Store shares shifted off the shelf last week as a raft of decent updates - albeit with the usual caveats about prospects - left investors wondering whether retailers had been oversold.
General retailers fared best and outpaced food and drug groups. That is as it should be maintains Oriel, which has been drawing attention to opportunities among general retailers for some time but thinks conditions will only get tougher for the grocers after August’s worrying food sales numbers.
The broker advises selling out of food retail and buying into generalists. Marks & Spencer, WHSmith and Dixons Retail are on its buy list and Game “may be coming towards the end of its downgrade cycle”.
Shore Capital, however, is confident about the outlook for food retail and it has an overweight stance. The broker said: “For the near term the food retailers are benefiting from the return of food inflation that data suggests they are harvesting, which is resulting in increased confidence that sector earnings forecasts will be met.”
Carphone Warehouse founder Charles Dunstone sold 15 million of his shares last week for 236p each. Dunstone still controls just more than 29% of the business, which is opening big-box electricals stores here in partnership with US group Best Buy.
As privately owned House of Fraser posted strong interim figures, broker Singer believes the chances of its takeover by Debenhams - as has frequently been speculated - are low.
The broker observed: “We suspect that the next M&A moves by Debenhams are likely to be overseas, possibly replicating the sort of deal that was done in Denmark with Magasin du Nord.”

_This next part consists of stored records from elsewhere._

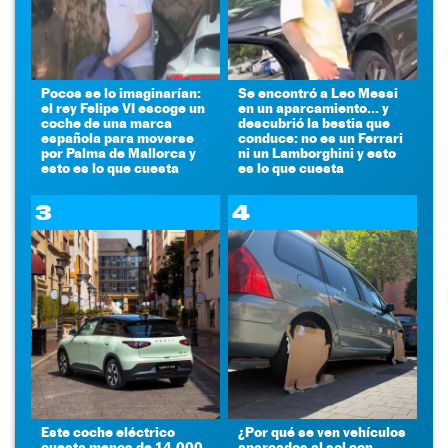
Pocos se lo imaginarían:
Se encontró a Leo Messi
el rey Felipe VI escoge un
en un aparcamiento... y
coche de una marca
descubrió la bestia que
española para moverse
conduce: no es un Ferrari
por Palma de Mallorca y
ni un Lamborghini y esto
esto es lo que cuesta
es lo que cuesta
3
4
Este coche eléctrico
¿Por qué se ven vehículos
cuesta menos de 14.000
aparcados al sol con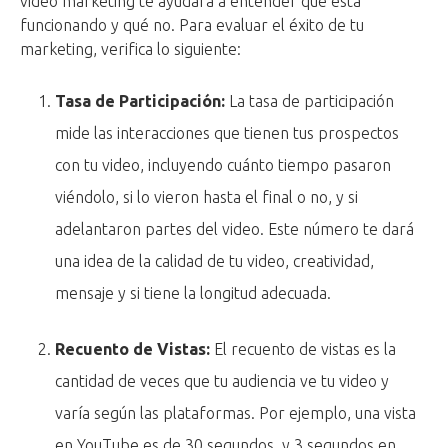
video marketing te ayudará a entender qué está
funcionando y qué no. Para evaluar el éxito de tu
marketing, verifica lo siguiente:
Tasa de Participación:
La tasa de participación
mide las interacciones que tienen tus prospectos
con tu video, incluyendo cuánto tiempo pasaron
viéndolo, si lo vieron hasta el final o no, y si
adelantaron partes del video. Este número te dará
una idea de la calidad de tu video, creatividad,
mensaje y si tiene la longitud adecuada.
Recuento de Vistas:
El recuento de vistas es la
cantidad de veces que tu audiencia ve tu video y
varía según las plataformas. Por ejemplo, una vista
en YouTube es de 30 segundos, y 3 segundos en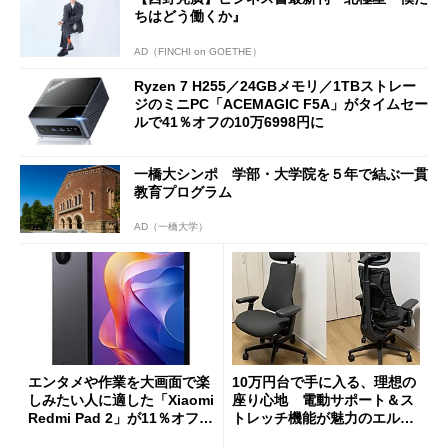
ちはどう働くか』
AD（FINCHI on GOETHE）
Ryzen 7 H255／24GBメモリ／1TBストレー
ジのミニPC「ACEMAGIC F5A」がタイムセー
ルで41％オフの10万6998円に
一橋大シンポ 学部・大学院を５年で結ぶ一貫
教育プログラム
AD（一橋大学）
エンタメや作業を大画面で楽
10万円台で手に入る、理想の
しみたい人に適した「Xiaomi
座り心地 電動サポート＆ス
Redmi Pad 2」が11％オフの
トレッチ機能が魅力のエルゴ
2万4980円に
ノミクスチェア「LiberNovo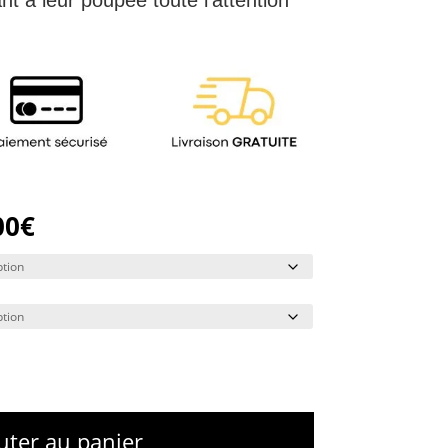
00
€
uter au panier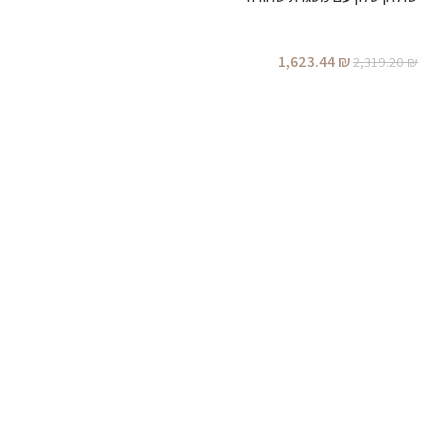
1,623.44
₪
2,319.20
₪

Burberry, prominent again at London Fashion Week, remained on Investec’s buy list following an investor roadshow in the US. The retailer is expected to reap the rewards of infrastructure investment and expansion in new markets.

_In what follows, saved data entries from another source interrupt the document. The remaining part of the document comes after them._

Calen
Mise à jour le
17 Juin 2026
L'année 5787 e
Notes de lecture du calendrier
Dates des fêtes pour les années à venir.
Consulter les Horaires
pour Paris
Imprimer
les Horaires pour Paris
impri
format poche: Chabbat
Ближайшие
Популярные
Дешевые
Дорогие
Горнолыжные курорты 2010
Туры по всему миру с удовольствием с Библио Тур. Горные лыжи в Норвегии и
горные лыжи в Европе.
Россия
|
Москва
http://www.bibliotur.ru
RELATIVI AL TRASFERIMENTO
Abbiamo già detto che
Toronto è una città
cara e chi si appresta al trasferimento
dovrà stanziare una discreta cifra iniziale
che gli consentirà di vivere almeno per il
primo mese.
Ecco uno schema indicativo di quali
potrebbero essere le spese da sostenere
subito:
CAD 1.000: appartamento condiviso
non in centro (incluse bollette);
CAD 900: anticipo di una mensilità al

Investec said: “Management expects that luxury as a sector will outperform general retail and that Burberry should outperform its luxury peers, thanks to the number of growth initiatives it has across both product categories and geographies.”
Department store group Beales generated a rise in group sales, including concessions, of 0.8% in the first 45 weeks of its year. Like-for-likes fell 1.7%. The retailer said it was “most encouraged” by the performance so far of Robbs of Hexham, bought from administrators in June.